ReNew, which has a market capitalisation of just over $2.4bn, was founded in 2011 and now has more than 10 gigawatts of renewable capacity, split roughly half between wind and solar.
It is part of a group of companies led by Adani Green Energy that are pursuing India’s target to more than double its non-fossil fuel power generation capacity to 500GW by 2030 as the coal power-dependent country attempts to meet growing energy demand.
India’s renewable industry is reeling after US prosecutors last month accused Gautam Adani and seven others of orchestrating a $265mn bribery scheme to secure green energy deals with Indian officials. Adani’s conglomerate has rejected the charges, with the billionaire telling an audience last month that “every attack makes us stronger”.
ReNew is planning to offer $7.07 a share, compared with Tuesday’s closing price of $6.34, in a buyout deal with a consortium of companies, according to a US Securities and Exchange Commission filing dated December 10.
The consortium includes Masdar, the state-owned UAE renewable energy company, and other strategic investors such as the Canada Pension Plan Investment Board, one of the world’s biggest pension funds, and the Abu Dhabi Investment Authority. ReNew declined to comment.
“There is a high probability the consortium will be able to buy out the other shareholders and take ReNew private, although they might have to make a better offer,” Bernstein India analysts wrote in a note. “Subsequent to that it won’t be surprising to us to see the stock listed back in India with a capital raise to help ReNew realise its full potential.”
Sumant Sinha, a former investment banker and chief executive of ReNew, told the Financial Times this year that markets were undervaluing renewable energy companies and hampering the green transition.
He added that ReNew was considering moving its listing from the Nasdaq over the prospect of Donald Trump’s re-election hitting clean energy stocks.
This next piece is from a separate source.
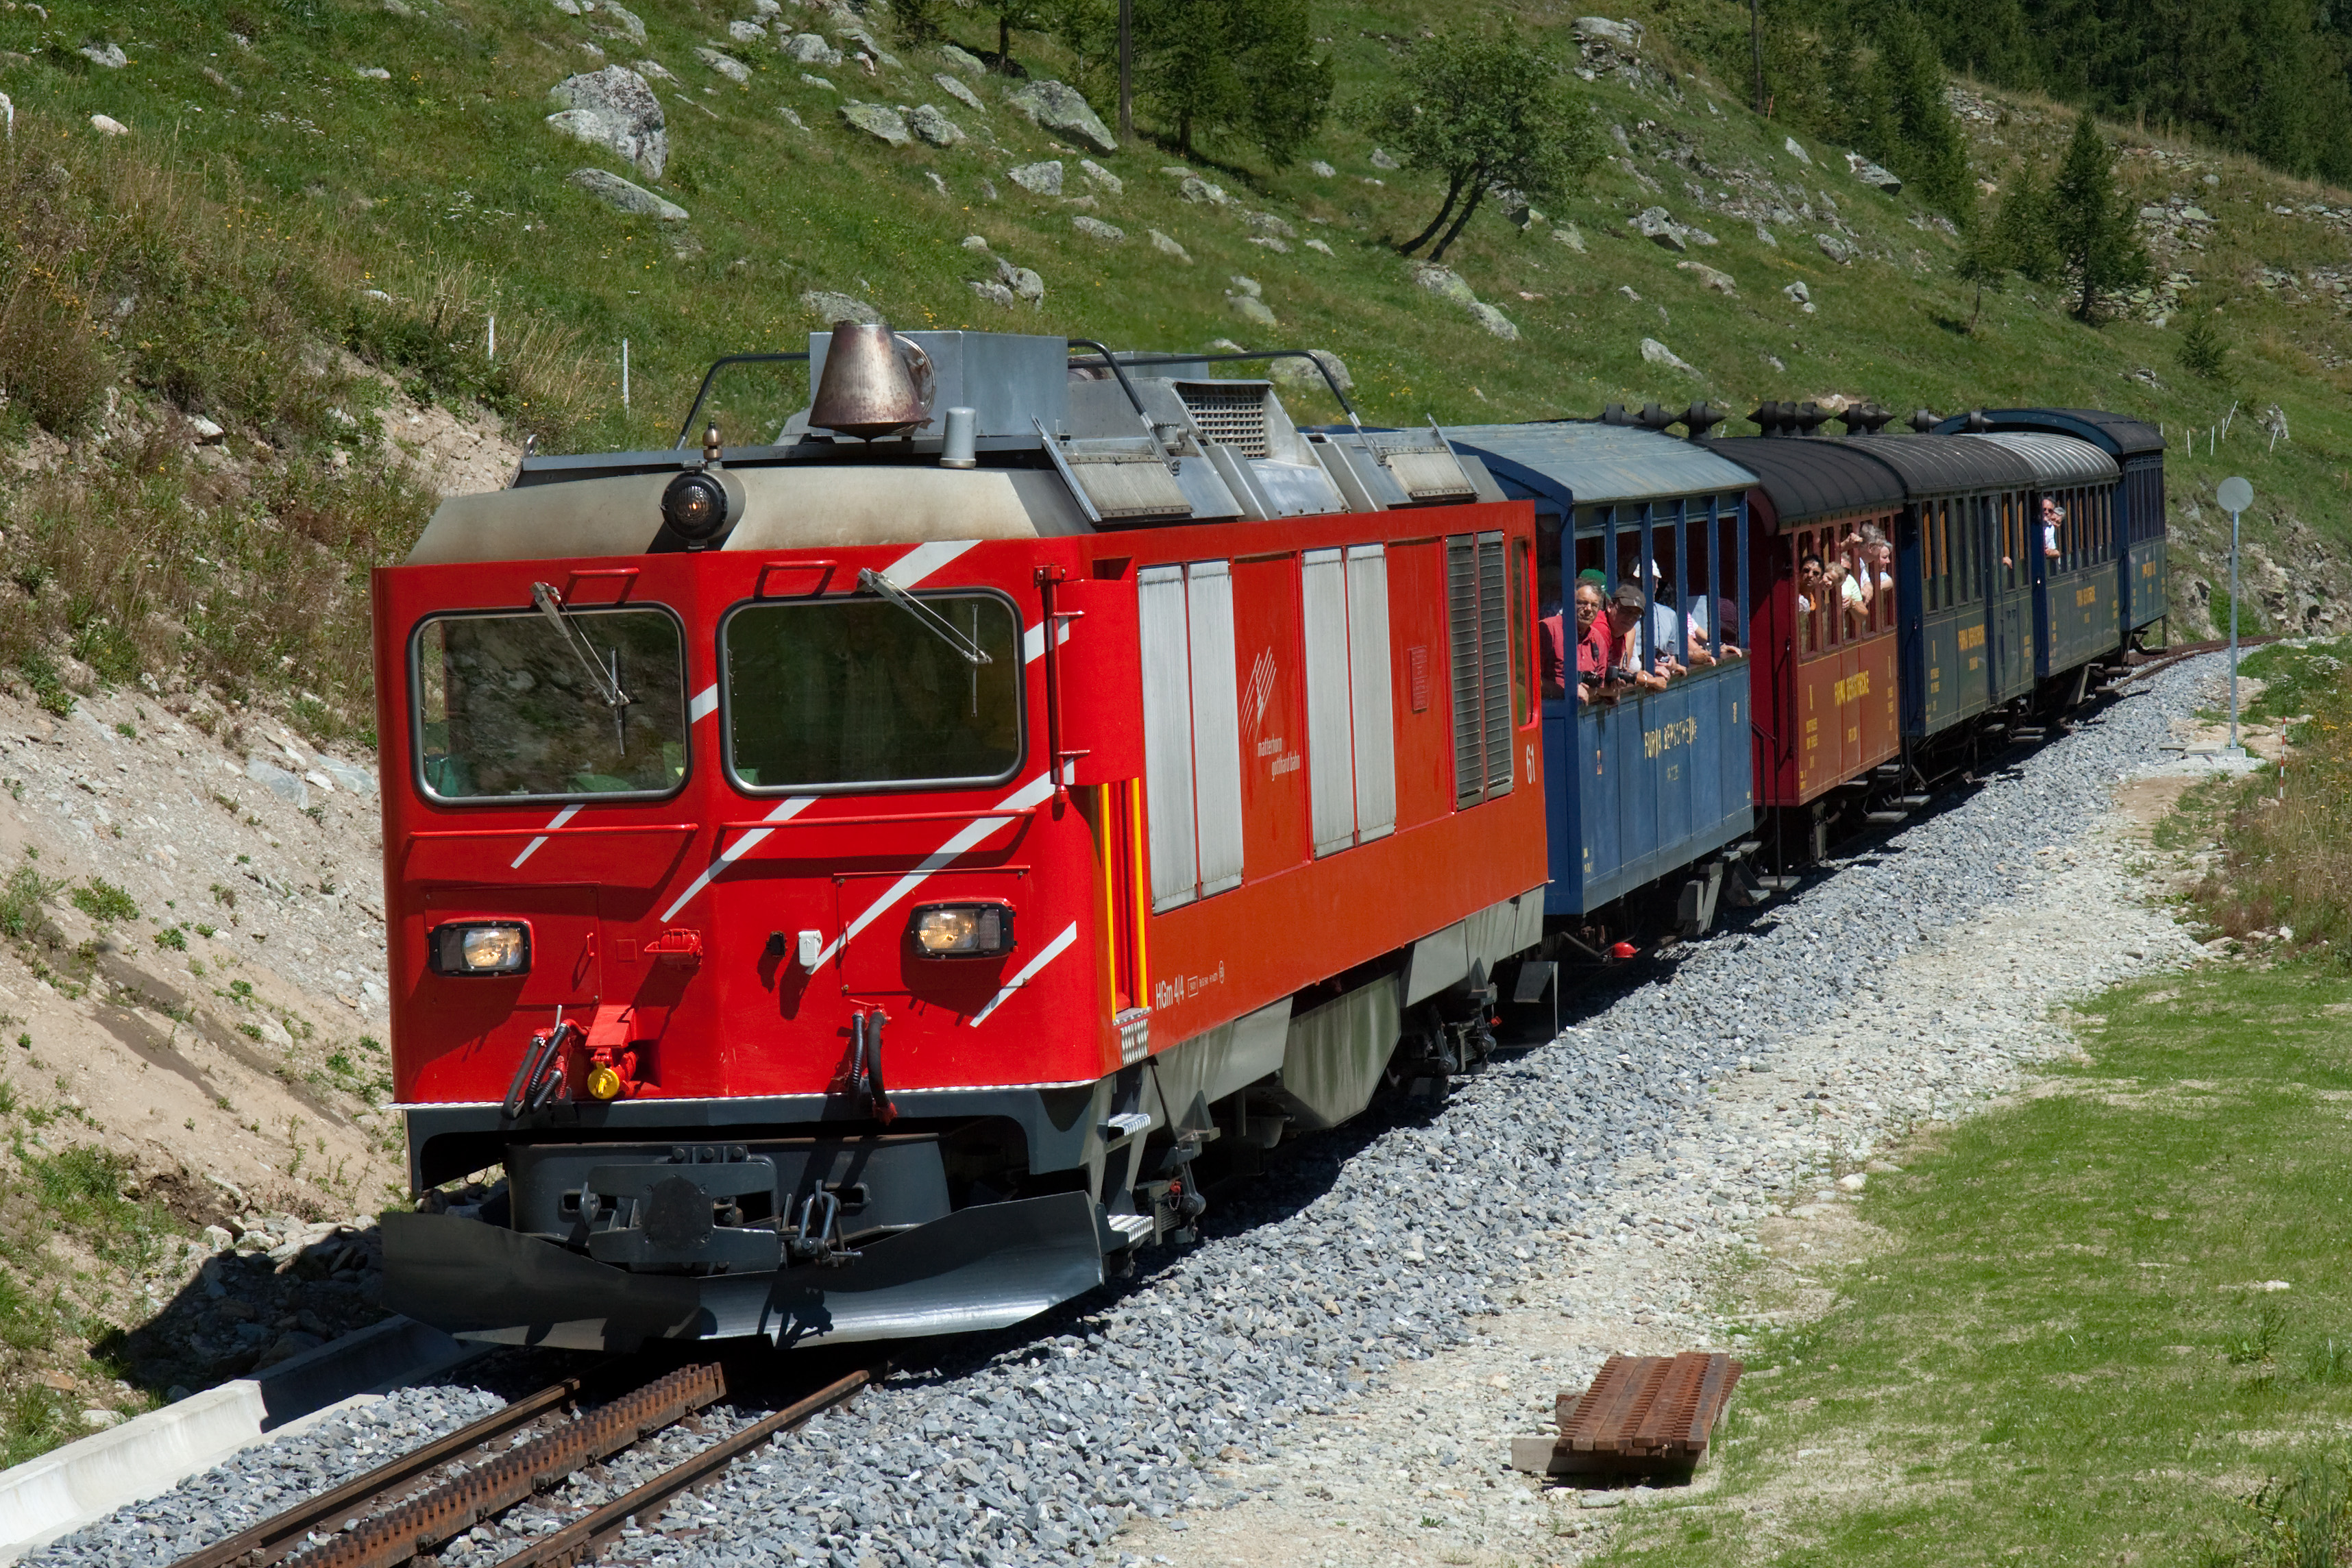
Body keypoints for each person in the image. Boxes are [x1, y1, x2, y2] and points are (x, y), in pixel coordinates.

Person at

In August, ReNew signed a supply contract to provide Microsoft in India with nearly 440MW of green electricity.
“The biggest challenge is the US listing itself,” said a Mumbai-based energy analyst, who added that the “low liquidity” company makes it a relative minnow for US investors. “The target market for the stock is very small.”
The analyst added that ReNew’s “high” debt levels and costs had put pressure on profitability. “You cannot have a lot of overheads,” he said. “It is a low-returns business.”
In a research note in September, analysts at Morgan Stanley downgraded ReNew to “equal weight”, saying that while the company was likely to report strong earnings growth, its revenues would be volatile because of its large wind portfolio and that it had significant levels of debt.